- Born: February 14, 1900 Boston, Massachusetts, U.S.
- Died: April 8, 1986 (aged 86)
- Education: Harvard Medical School
- Occupation: Physician
- Known for: describing the Mallory-Weiss syndrome

= George Kenneth Mallory =

American physician

George Kenneth Mallory (February 14, 1900 – April 8, 1986) was an American pathologist chiefly remembered for describing the Mallory–Weiss tear with Soma Weiss.

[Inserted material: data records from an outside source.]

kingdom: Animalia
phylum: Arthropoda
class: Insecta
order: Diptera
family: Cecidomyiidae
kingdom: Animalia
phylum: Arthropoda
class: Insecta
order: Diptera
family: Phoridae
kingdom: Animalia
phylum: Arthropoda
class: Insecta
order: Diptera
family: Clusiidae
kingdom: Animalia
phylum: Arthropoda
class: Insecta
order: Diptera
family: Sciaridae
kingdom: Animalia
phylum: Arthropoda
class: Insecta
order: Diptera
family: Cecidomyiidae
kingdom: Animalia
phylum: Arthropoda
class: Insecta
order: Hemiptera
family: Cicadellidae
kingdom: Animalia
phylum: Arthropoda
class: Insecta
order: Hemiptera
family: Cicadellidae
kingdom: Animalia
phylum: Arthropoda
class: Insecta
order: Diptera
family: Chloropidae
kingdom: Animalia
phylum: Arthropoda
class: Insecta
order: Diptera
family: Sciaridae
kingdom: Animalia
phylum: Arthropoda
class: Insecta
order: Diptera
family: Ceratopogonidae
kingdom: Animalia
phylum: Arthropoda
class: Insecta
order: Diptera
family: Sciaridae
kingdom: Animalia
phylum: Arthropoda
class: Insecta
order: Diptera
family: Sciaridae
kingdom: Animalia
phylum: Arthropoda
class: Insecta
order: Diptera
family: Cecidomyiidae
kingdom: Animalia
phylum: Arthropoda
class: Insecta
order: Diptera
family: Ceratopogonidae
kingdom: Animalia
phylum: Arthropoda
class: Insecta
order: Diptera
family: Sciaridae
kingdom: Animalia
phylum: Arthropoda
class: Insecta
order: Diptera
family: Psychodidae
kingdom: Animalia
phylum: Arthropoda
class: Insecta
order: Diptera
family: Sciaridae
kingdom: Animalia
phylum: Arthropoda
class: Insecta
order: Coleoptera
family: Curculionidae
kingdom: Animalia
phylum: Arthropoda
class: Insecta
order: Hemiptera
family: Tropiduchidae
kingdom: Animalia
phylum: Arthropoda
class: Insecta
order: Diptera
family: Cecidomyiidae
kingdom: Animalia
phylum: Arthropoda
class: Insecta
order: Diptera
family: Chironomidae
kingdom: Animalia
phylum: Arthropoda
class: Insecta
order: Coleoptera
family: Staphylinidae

He was born in Boston, Massachusetts on 14 February 1900, the son of Persis McClain Tracy of Chautauqua, New York and Frank Burr Mallory. He received his medical degree from Harvard Medical School in 1926, and subsequently worked at the Mallory Institute of Pathology (founded by, and named after, his father) at Boston City Hospital throughout his career, becoming director in 1951. He lectured at both Harvard Medical School and Boston Medical School. He was appointed a professor at Boston Medical School in 1948, and he became an emeritus professor in 1966. His primary interest was diseases of the liver and kidneys.

In 1929, Mallory and Soma Weiss, a physician at Harvard, reported on 15 cases of severe, painless hemorrhage caused by a tear in the mucosa of the esophagus or gastroesophageal junction preceded by vomiting in alcoholic patients. They reported a further six cases in 1932. This syndrome has become known as Mallory–Weiss syndrome.